Exercise input:

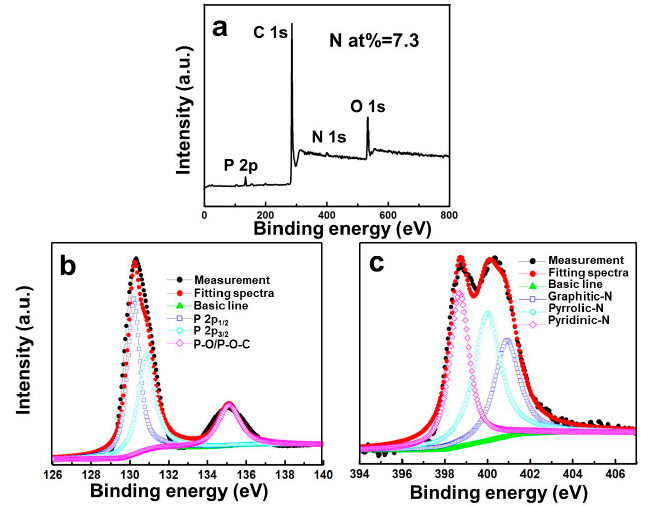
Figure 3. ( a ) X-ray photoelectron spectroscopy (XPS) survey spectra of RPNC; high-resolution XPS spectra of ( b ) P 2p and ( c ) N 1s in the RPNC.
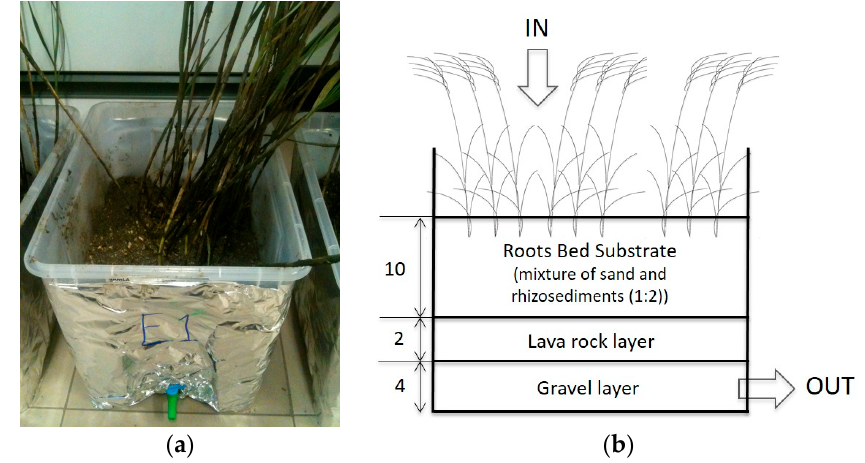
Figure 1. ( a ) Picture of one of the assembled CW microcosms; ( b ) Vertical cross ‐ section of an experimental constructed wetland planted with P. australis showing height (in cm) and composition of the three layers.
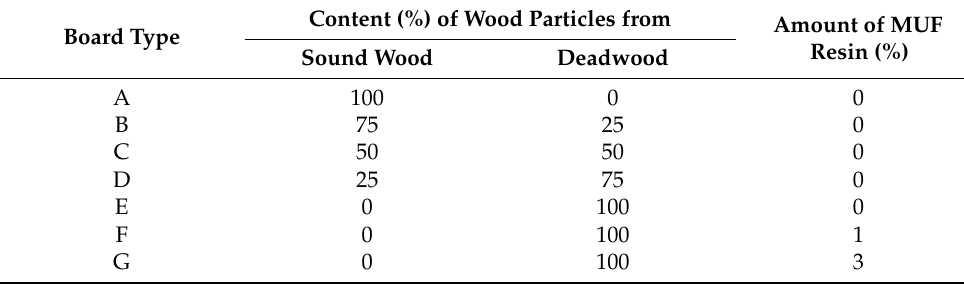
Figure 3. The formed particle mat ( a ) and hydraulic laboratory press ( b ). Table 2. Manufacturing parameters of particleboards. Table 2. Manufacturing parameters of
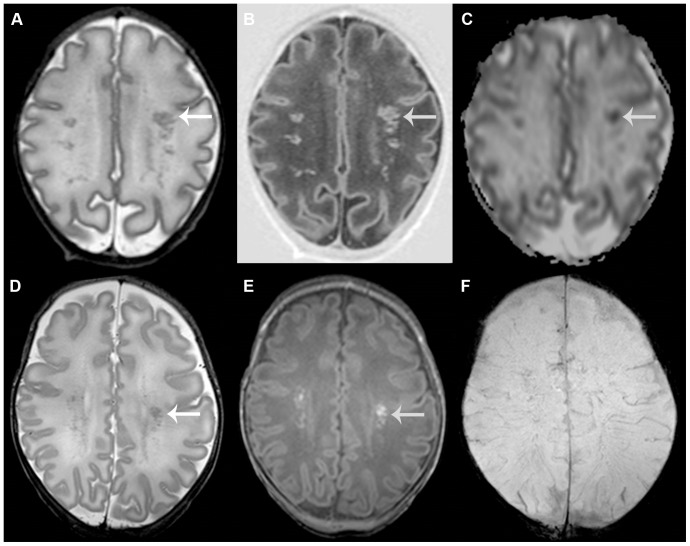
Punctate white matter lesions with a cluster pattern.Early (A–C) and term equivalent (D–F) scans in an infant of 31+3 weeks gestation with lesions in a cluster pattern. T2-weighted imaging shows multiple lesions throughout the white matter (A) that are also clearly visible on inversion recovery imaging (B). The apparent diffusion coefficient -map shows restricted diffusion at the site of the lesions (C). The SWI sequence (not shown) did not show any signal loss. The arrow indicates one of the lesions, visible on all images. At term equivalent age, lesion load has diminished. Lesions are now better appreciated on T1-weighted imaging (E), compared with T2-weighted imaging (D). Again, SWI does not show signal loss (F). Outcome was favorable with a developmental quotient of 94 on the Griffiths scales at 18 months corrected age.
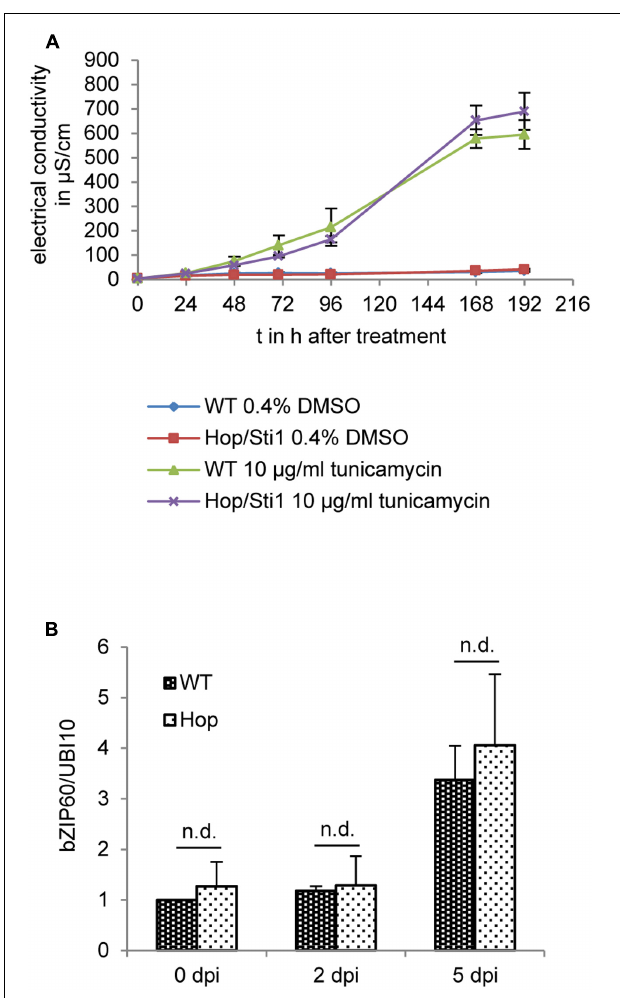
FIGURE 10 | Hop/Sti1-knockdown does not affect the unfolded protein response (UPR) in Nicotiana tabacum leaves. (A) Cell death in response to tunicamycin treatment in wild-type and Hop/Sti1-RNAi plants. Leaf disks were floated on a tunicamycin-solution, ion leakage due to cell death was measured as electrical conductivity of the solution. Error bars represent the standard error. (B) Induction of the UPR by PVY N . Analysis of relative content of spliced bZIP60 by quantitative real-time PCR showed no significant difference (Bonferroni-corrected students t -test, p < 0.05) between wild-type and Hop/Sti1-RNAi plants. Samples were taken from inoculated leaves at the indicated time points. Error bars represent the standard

Exercise instructions: Please set down only the lines from the first line of the records above through the line that has "Figure 3. The", exactly, and not the pictures.

Exercise output:
Figure 3. ( a ) X-ray photoelectron spectroscopy (XPS) survey spectra of RPNC; high-resolution XPS spectra of ( b ) P 2p and ( c ) N 1s in the RPNC.
Figure 1. ( a ) Picture of one of the assembled CW microcosms; ( b ) Vertical cross ‐ section of an experimental constructed wetland planted with P. australis showing height (in cm) and composition of the three layers.
Figure 3. The formed particle mat ( a ) and hydraulic laboratory press ( b ). Table 2. Manufacturing parameters of particleboards. Table 2. Manufacturing parameters of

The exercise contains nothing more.